Patrimoine et accessibilité, une conciliation difficile?

Bordeaux accueille les 25 et 26 mars prochains la neuvième édition des Abilympics, championnats du monde des métiers des personnes handicapées. L’occasion pour Imprimatur de se pencher sur la question de leur intégration dans l’espace public.

Arpenter les rues, visiter les musées et explorer les monuments historiques… voilà le programme type d’un touriste venu découvrir les splendeurs de Bordeaux ! Mais un handicapé peut-il prétendre au même parcours ? A t’il accès aux bâtiments classés de la ville ? Imprimatur a tenté d’en savoir un peu plus.

En France, c’est obligatoire, les bâtiments publics doivent être accessibles à tous, handicapés  compris. Si la mesure est respectée dans les constructions récentes, les choses sont un peu plus compliquées lorsque l’on parle de bâtiments classés. A Bordeaux, cette question est d’autant plus importante qu’entre la Tour Pey-Berland, la basilique Saint-Michel et le pont de Pierre, la ville regorge de bâtiments historiques.

Des aménagements réussis. 

Le grand théâtre de Bordeaux.

Dans le centre-ville, les exemples de bâtiments rendus accessibles aux personnes handicapées sont nombreux. Philippe Lefebvre est chargé de mission à l’accessibilité de l’association des paralysés de France à Bordeaux. Il participe régulièrement à des commissions chargées de trancher ; ce bâtiment devra être rendu accessible, celui-ci ne le sera pas. Il commence par citer l’exemple du Grand Théâtre.

« Il a fallu plusieurs années de débats, personne n’était d’accord mais à force de discussion, on a réussi à trouver une solution ».

Un ascenseur sera donc construit à l’intérieur de l’opéra afin de permettre aux personnes en fauteuil roulant d’accéder à tous les étages du bâtiment. Du hall au paradis, elles ont désormais accès à l’intégralité de l’un des plus beaux édifices bordelais.

Un dispositif similaire a été mis en place au sein de la mairie de Bordeaux qui a installé un ascenseur à la demande de la commission d’accessibilité.

Construite au XIème siècle, la basilique Saint-Seurin, est certainement l’un des plus beaux monuments classés de la ville. Le bâtiment est d’ailleurs inscrit au patrimoine mondial de l’UNESCO depuis 1998. Situé Place des martyrs, une rampe y a été aménagée à l’arrière du bâtiment. Les personnes en fauteuils ont désormais accès à la nef principale, de style gothique dont les vitraux valent le détour.

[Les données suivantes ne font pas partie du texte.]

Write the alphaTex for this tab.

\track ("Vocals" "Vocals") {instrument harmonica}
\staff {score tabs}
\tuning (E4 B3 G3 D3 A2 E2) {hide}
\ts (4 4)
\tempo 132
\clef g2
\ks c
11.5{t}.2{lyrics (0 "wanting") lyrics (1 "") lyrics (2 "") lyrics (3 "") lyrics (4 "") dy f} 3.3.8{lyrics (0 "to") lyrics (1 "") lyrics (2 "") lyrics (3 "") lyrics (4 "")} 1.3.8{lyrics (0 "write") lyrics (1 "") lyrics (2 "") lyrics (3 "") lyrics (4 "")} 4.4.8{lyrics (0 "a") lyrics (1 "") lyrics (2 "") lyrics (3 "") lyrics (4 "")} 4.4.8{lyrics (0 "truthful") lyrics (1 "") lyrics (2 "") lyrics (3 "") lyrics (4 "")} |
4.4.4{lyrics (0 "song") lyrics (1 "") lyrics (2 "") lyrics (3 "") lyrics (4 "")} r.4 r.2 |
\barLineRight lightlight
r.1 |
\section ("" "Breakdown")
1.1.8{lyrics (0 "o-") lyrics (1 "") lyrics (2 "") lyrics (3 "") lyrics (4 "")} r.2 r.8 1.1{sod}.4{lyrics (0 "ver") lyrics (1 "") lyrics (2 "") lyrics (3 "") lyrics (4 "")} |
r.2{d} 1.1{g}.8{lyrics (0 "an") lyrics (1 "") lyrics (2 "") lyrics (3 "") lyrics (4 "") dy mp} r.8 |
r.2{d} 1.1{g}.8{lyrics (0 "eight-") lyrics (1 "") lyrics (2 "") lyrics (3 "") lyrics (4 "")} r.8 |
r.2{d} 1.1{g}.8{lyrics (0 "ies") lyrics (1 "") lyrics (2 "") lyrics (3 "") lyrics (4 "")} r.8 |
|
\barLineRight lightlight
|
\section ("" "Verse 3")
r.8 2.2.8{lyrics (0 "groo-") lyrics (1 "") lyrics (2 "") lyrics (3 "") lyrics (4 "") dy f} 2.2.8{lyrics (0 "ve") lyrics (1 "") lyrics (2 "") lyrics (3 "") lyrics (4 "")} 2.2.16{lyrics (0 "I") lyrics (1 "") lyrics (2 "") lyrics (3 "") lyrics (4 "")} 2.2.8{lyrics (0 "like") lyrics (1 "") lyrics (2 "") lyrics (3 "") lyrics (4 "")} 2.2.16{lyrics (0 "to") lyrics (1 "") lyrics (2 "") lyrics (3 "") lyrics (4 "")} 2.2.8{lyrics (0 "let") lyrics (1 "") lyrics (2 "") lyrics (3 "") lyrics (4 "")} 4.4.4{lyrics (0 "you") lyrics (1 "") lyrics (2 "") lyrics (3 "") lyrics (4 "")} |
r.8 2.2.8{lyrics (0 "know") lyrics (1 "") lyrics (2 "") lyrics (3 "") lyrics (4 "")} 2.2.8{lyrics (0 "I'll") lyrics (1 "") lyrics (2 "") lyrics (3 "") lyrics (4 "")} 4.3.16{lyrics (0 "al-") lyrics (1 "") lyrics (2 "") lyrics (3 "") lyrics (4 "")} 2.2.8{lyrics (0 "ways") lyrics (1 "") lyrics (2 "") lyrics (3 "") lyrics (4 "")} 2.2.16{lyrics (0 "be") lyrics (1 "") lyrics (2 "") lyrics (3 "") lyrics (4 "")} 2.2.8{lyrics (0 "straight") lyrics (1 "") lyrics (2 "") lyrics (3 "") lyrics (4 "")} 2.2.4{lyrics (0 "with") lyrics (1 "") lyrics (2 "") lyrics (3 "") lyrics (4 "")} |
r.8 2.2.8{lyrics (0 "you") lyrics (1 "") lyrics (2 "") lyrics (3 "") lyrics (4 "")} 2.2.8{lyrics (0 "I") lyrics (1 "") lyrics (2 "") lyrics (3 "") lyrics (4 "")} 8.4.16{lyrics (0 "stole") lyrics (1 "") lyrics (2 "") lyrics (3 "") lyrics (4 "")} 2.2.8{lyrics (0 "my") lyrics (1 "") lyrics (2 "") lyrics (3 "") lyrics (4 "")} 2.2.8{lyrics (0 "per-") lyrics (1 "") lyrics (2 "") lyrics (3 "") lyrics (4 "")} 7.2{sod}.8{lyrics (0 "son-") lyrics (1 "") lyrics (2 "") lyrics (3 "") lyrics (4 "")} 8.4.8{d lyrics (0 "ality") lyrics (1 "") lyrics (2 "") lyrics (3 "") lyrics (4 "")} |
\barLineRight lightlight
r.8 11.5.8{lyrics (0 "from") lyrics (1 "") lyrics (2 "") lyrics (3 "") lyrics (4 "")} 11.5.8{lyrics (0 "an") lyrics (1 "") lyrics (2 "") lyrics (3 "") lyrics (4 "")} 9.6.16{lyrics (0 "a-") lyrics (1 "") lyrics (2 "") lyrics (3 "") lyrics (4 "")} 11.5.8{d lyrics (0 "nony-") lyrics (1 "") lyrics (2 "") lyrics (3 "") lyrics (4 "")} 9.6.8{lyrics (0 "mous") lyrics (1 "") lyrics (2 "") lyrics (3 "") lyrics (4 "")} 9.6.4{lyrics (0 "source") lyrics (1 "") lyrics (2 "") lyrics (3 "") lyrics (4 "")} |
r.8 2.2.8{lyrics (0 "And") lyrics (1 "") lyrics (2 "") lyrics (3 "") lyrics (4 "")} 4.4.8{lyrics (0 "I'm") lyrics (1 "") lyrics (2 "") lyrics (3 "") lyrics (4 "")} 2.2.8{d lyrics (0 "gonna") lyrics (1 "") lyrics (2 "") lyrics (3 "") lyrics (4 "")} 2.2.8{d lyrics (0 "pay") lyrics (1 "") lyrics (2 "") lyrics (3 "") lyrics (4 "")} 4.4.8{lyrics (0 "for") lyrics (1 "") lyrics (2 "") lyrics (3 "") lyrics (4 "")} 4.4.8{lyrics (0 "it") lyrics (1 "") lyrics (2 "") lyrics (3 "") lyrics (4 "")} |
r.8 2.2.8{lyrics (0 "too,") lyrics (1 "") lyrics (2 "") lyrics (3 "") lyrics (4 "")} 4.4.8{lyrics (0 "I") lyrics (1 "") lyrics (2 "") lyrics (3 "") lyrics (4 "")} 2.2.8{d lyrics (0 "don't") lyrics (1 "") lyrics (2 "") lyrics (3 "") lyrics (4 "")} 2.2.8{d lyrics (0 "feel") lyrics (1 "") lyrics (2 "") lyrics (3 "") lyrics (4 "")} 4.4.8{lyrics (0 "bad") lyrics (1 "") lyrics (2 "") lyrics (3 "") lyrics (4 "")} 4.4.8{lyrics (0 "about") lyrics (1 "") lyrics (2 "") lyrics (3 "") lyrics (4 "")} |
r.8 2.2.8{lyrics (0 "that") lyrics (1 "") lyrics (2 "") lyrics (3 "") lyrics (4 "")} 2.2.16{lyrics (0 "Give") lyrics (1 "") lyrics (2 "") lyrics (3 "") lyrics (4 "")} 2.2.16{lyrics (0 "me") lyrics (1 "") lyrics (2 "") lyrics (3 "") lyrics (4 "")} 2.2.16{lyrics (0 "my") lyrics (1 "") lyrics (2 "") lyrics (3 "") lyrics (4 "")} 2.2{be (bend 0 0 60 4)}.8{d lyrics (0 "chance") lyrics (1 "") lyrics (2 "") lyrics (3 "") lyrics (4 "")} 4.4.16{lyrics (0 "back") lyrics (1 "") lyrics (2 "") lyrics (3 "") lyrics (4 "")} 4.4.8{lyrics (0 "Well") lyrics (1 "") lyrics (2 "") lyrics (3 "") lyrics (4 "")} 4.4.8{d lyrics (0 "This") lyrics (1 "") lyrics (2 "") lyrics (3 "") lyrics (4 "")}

Comme le résume une des architectes du cabinet Architecture Patrimoine, « ce qui est difficile dans notre métier, c’est de réussir à faire la part des choses entre l’esthétique originelle du bâtiment et son adaptation aux normes. Préserver le bâtiment mais permettre à tout le monde de le visiter ! ».

Et comme un musée peut également être un site classé, on notera que celui des Beaux-Arts de la ville a également été adapté, avec la mise en place d’une rampe extérieure.

Et quand ça bloque…

Il arrive aussi que les choses se compliquent. Lorsqu’un architecte pense qu’aménager un bâtiment ancien risque de l’abîmer, ou que cela coûte tout simplement trop cher, il peut le faire savoir et tenter de faire une dérogation. Dans ces cas-là, l’édifice classé reste dans son état initial. A Bordeaux, les exemples ne manquent pas.

Marie Ghidinesco est membre du CHRM d’Aquitaine, la mission consacrée à la conservation régionale des monuments historiques. Elle est bien consciente des difficultés auxquelles elle est régulièrement confrontée.

« C’est toujours compliqué. D’un côté il faut évidemment permettre à un maximum de gens de visiter ces bâtiments, mais de l’autre il faut rénover en utilisant au maximum des matériaux nobles. »

Tour_Pey-Berland_01Outre la basilique Saint-Michel, sa crypte et son imposante flèche qui culmine à 114 mètres de haut, la Tour Pey-Berland constitue un parfait exemple de tentative avortée ; la tour construite au XVème siècle est trop ancienne et trop étroite pour y envisager le moindre travail. Mais pour ne pas priver les personnes handicapées d’une des plus belles vues de la ville, une solution alternative a été trouvée : l’installation d’une télé au bas de tour, reliée à une caméra installée à son extrémité. Ainsi tout le monde pourra avoir une idée de la vue qu’on a de tout la haut. Fauteuil ou pas fauteuil.